Ready for more Windows 10 features? Microsoft is now testing out a new “feature experience” program that’ll slap tiny little extras into Windows 10 outside of the regular gigantic-update-that-might-break-your-computer cadence. In other words, it’s a way for Microsoft to give you new toys to play with, beyond the twice-a-year updates that it launches for Windows 10.
Microsoft’s first Windows 10 “Feature Experience Pack” is currently available for Windows 10 Insiders. I’m on the “beta channel” track, and I just saw the pack pop up in Windows Update yesterday; I suspect the same is true for those living on the wild side in the Windows Insider “Dev” channel, but those of you minimizing risk on the “Release Preview” channel won’t have the pack just yet.
Once you’ve installed the Feature Experience Pack, you’ll reboot Windows 10 to find that absolutely nothing has changed—you won’t get a pop-up or anything else informing you about what’s in said feature pack you just installed. I suppose Microsoft assumes you’ll just know innately, or you will have done your homework before installing the update.
So, here’s what you can do.
First, you’ll can now use Snip & Sketch to take screenshots and more easily dump them into any folder within File Explorer. Use your Windows Key + Shift + S shortcut to take your “snip” as you normally would—or pull up the app directly, your choice—and once you’ve taken your screenshot (copying it to your clipboard in the process), go visit any folder you want in File Explorer. Press CTRL + V to paste your image directly into the folder, and then rename it to something manageable.
The second update in the feature pack is a bit more esoteric. I’ll let Microsoft describe this one:
Using the touch keyboard in a portrait posture on a 2-in-1 touch device now supports split keyboard mode.

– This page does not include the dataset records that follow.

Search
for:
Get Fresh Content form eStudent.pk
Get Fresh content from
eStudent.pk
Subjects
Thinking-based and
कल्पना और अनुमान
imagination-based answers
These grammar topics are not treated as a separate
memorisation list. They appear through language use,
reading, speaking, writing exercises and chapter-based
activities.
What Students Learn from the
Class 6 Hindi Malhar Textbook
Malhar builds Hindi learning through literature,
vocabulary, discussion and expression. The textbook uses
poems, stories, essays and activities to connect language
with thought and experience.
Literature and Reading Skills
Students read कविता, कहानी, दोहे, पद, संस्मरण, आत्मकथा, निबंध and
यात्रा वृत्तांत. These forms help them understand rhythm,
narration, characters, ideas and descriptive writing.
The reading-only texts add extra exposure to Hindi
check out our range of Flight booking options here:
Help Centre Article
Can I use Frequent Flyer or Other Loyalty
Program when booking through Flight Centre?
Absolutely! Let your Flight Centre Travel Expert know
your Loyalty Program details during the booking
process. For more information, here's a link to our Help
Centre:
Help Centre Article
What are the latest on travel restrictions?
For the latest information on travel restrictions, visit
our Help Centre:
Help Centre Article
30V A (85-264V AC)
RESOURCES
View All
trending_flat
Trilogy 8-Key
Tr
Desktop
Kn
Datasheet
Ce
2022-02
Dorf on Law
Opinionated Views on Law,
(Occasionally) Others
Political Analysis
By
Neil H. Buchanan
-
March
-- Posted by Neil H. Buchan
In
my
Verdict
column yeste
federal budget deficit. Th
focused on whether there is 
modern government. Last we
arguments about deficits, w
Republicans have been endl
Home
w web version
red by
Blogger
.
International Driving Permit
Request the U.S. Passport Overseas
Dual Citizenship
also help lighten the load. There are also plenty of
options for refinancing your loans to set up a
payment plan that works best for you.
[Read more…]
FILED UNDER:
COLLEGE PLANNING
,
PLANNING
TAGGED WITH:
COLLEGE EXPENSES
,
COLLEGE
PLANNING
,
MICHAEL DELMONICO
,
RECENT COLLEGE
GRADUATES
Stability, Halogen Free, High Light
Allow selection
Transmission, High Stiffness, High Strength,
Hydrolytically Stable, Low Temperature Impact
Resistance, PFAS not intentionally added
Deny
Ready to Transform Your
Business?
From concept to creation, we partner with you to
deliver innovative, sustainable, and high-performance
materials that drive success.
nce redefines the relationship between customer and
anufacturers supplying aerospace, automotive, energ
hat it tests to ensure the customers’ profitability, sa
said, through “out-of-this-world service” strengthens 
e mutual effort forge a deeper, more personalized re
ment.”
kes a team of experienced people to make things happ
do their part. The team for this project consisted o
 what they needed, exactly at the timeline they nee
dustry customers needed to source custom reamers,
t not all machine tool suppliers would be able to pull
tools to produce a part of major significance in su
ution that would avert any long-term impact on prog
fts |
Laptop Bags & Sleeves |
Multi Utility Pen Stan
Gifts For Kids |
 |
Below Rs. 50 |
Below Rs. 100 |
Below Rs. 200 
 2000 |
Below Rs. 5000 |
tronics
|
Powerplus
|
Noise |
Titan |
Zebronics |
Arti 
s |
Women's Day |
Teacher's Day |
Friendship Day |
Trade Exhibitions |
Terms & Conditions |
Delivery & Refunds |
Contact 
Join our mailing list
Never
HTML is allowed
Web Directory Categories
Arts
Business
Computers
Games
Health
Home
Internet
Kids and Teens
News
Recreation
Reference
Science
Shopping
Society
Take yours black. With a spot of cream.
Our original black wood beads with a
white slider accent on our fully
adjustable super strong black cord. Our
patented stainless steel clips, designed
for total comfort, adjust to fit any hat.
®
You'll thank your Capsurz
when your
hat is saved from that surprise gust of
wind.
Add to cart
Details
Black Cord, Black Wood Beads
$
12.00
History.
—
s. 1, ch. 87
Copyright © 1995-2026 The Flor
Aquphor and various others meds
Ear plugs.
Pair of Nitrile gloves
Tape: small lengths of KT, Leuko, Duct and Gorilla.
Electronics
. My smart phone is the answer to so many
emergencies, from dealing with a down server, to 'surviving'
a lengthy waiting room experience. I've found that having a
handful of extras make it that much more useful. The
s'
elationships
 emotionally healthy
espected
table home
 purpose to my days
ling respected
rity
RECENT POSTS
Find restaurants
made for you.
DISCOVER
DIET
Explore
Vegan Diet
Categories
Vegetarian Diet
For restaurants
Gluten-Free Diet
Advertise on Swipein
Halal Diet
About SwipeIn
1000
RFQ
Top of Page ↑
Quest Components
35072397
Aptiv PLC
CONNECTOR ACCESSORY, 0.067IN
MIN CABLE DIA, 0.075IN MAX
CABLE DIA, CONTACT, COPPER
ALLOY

I suspect that won’t apply to most people, so no need to worry about it; the copying-and-pasting update is the “big” part of this pack, and it’s actually helpful in that it keeps you from having to always manually save files yourself. Copying-and-pasting into folders is much, much faster; now if only Microsoft also allowed you to do this from my favorite app, the “Snipping Tool,” which Snip & Sketch will ultimately replace. I’ll miss you.